-
Notifications
You must be signed in to change notification settings - Fork 682
Description
At Google we are using CRIU to accelerate certain workloads by snapshotting a process and then restoring it millions of times on a fleet of heterogeneous x86 hardware. (This is a tiny subset of the Google fleet but it is also large enough that we cannot afford to be picky about particular CPU configurations.)
We are currently using CRIU 3.17.
We have had our first issue with CRIU dumping appear recently as that workload's fleet has added more and more Sapphire Rapids CPUs to the mix.
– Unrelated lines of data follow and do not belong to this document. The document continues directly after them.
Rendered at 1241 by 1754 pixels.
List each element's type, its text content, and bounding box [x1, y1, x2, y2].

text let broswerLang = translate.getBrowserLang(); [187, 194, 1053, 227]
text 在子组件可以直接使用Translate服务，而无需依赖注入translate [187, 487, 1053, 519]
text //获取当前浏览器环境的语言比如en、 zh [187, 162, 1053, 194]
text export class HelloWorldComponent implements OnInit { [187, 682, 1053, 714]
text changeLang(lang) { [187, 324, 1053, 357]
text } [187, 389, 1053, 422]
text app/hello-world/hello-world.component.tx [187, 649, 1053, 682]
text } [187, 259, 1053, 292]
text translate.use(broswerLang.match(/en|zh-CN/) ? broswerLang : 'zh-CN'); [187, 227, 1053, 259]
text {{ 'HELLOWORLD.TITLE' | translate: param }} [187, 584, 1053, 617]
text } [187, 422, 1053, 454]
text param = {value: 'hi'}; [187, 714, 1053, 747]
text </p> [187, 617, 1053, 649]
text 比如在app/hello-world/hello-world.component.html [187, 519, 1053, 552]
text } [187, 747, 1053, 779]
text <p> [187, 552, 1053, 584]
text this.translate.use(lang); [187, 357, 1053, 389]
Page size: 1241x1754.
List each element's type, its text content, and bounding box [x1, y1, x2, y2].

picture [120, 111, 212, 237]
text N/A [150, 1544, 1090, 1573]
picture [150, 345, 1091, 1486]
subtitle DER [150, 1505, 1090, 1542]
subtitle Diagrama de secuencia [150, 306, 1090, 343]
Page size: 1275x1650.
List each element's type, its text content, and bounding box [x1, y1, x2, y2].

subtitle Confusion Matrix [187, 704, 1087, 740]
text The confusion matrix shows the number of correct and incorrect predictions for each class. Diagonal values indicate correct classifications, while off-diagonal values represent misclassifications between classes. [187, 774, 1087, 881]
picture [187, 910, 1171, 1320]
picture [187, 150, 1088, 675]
Specifically: Sapphire Rapids appears to have an xsave struct too large for CRIU dump to handle (11008 vs 4096).
The relevant CRIU logs are:
Warn (compel/arch/x86/src/lib/cpu.c:136): cpu: fpu: max xsave frame exceed xsave_struct (11008 4096)
Error (compel/arch/x86/src/lib/infect.c:424): Can't set FPU registers for 306: Bad address
Error (compel/src/lib/infect.c:1472): Parasite exited with -1
Error (criu/parasite-syscall.c:213): Can't init thread in parasite 306
Error (criu/cr-dump.c:947): Can't dump thread for pid 306
Error (criu/cr-dump.c:1744): Can't dump threads
Error (criu/cr-dump.c:2108): Dumping FAILED.
From my own investigation, I've determined that the size of xsave_struct comes from the Linux kernel and is set at 4096.
I came across a random NetBSD patch that indicates Sapphire Rapids CPUs may have a maximum xsave space of 11008:
cpu0: xsave features 0x602e7<x87,SSE,AVX,Opmask,ZMM_Hi256,Hi16_ZMM,PKRU>
cpu0: xsave instructions 0x1f<XSAVEOPT,XSAVEC,XGETBV,XSAVES,XFD>
cpu0: xsave area size: current 2688, maximum 11008, xgetbv enabled
cpu0: enabled xsave 0xe7<x87,SSE,AVX,Opmask,ZMM_Hi256,Hi16_ZMM>
Unfortunately we do not have an easy way to force our CRIU workload onto a particular CPU architecture in our fleet, either while dumping or restoring, so it is time-consuming to reproduce this manually with instrumentation -- but it is possible through brute-force. So if its necessary for us to run additional commands to dump information about these problematic host machines, it is possible though might take a while.